Details
-
Bug
-
Status: Closed
-
Blocker
-
Resolution: Duplicate
-
2.0.4, 2.0.6
-
None
-
None
-
Windows. Affects versions 2.04 & 2.06 minimum.
Description
Maven does not properly handle version ranges when the high end is unbounded. The spec clearly states that it should not resolve to a SNAPSHOT unless included as an explicit boundary. Currently maven2 does resolve to a SNAPSHOT which makes usage of version ranges to control versions of dependencies unworkable. (We currently use a local build of maven with this fix else we could not use version ranges. This is a major issue can you please include in the next release?)

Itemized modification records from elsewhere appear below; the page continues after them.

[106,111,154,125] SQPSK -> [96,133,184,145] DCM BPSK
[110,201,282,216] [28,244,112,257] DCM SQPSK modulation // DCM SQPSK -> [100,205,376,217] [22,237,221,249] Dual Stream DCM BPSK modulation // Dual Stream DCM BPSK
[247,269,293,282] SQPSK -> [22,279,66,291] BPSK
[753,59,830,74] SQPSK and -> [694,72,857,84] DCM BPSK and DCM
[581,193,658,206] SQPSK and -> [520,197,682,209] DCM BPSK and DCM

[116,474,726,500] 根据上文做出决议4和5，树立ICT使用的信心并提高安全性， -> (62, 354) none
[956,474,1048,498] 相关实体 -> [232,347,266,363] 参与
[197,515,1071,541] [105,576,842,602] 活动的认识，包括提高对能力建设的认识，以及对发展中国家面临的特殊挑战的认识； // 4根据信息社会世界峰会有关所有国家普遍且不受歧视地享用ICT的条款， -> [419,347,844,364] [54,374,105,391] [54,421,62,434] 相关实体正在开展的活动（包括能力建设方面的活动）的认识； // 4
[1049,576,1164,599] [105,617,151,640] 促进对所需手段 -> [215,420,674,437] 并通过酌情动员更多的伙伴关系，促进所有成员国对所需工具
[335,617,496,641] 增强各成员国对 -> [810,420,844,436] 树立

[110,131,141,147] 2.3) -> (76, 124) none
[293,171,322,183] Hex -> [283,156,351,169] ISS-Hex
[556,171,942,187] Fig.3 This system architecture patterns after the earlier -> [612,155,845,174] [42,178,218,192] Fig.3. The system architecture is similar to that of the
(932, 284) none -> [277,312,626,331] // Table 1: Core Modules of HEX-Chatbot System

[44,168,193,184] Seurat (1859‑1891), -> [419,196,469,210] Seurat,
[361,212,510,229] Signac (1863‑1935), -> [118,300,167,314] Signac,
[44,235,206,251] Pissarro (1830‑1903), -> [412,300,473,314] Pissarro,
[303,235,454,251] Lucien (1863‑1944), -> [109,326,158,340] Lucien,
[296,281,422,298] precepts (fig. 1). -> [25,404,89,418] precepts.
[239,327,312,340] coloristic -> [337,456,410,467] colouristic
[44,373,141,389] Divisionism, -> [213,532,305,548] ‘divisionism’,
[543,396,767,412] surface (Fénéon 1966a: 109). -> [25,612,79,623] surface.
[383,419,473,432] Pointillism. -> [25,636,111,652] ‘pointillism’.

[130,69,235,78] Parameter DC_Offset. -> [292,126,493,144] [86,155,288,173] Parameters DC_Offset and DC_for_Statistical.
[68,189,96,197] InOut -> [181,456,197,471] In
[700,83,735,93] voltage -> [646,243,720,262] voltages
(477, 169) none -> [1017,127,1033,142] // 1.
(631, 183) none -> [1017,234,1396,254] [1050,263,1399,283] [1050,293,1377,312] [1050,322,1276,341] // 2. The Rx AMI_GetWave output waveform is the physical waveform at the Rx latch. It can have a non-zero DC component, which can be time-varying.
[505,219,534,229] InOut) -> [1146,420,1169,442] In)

Code fix and unit tests are included.
Example:
<dependency>
<groupId>myGroup</groupId>
<artifactId>myArtifact</artifactId>
<version>[1.0,)</version>
</dependency>
This version range can resolve to the latest development 1.0-SNAPSHOT. All artifact dependencies should ignore SNAPSHOTS as that is not intended by the unbounded high end of the version range. This should resolve to any released version of 1.1 or higher.
This document:
http://docs.codehaus.org/display/MAVEN/Dependency+Mediation+and+Conflict+Resolution#DependencyMediationandConflictResolution-DependencyVersionRanges
addressed the requirements for version ranges and stated that "Resolution of dependency ranges should not resolve to a snapshot (development version) unless it is included as an explicit boundary". I think this requirement was forgotten when version ranges were implemented.
I have included a patch for this bug. The fix is in the containsVersion method of VersionRange. I have added tests in VersionRangeTest and DefaultArtifactCollectorTest. All tests in maven pass with this fix.